What's powering this ASX energy share into the stratosphere?
Yesterday's price rise was enough to catch the eye of ASX regulators, which issued a price query.
It noted that the ASX energy share's price had risen from 10.5 cents at the close on Wednesday to a high of 18.2 cents on Thursday. The ASX also noted a significant increase in the volume of shares traded.
Bass Oil responded today, noting "recent media coverage of the deep coal gas potential in the Company's 100% owned PEL 182 permit that was released to the ASX on 16 November 2022".
The permit is located in the Cooper Basin of South Australia, where Bass Oil owns a majority interest in eight permits.
Bass Oil explained that oil and gas behemoth Santos Ltd (ASX: STO) was exploring the same deep coal potential in an adjacent permit called Beanbush 3H.
That permit is present within Bass Oil's PEL 182 permit.
Yesterday, Santos commented on the progress with its permit in its fourth-quarter report:
The Beanbush 3H ST3 Deep Coal well was successfully side-tracked and a 600-metre horizontal lateral was drilled above the target coal formation. Eight stimulation stages were successfully executed.
The results from the well are being incorporated into Deep Coal appraisal plans.
What does this mean for Bass Oil?
Santos' success obviously bodes well for Bass Oil's prospects with its own permit in the same area.
In its November statement, Bass Oil said it had found "a significant prospective new gas resource … following an independent geological assessment". The assessor gave a best estimate of 21 TCF of gas and 845 million barrels of condensate/oil in place.
At the time, Bass Oil managing director Tino Guglielmo said:
At a time when the domestic gas market continues to face huge challenges meeting demand, this new potential gas resource represents a credible material contributer of gas to the domestic market.
The ASX energy share concluded its response to the ASX price query by saying it "continues to plan and develop its strategy to progress the commercialisation of the deep coal resource in the PEL 182 permit".
Bass Oil said it would provide updates to the market when appropriate.
What else is happening with Bass Oil?
The company released an operations update last week detailing a 30% increase in field production to 96 barrels of oil per day (bopd) in December at its sites in the Cooper Basin.
This followed the completion of a wireline program in November.
Total daily oil production averaged 366 bopd throughout December, up 2.5%. Sales reaped more than A$700,000 net.
Total production across its permits in December was 2,967 barrels, with 1,589 sold.

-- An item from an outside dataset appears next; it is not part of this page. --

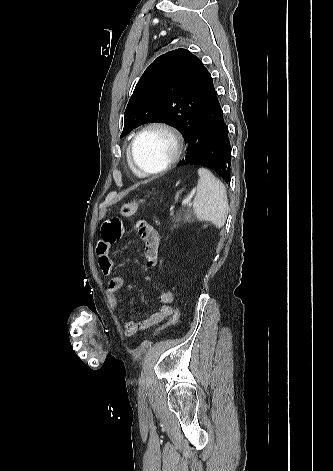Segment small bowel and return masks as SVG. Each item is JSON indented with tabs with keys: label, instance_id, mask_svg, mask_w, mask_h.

The company achieved an average realised oil price of A$120.26 per barrel.
On its website, Bass Oil describes itself as "building towards a substantial onshore Australian and Indonesian oil & gas business with a clear focus on expanding production in the Cooper Basin and in South Sumatra".
The board and management of Bass Oil hold more than 10% of the ASX energy share's issued capital.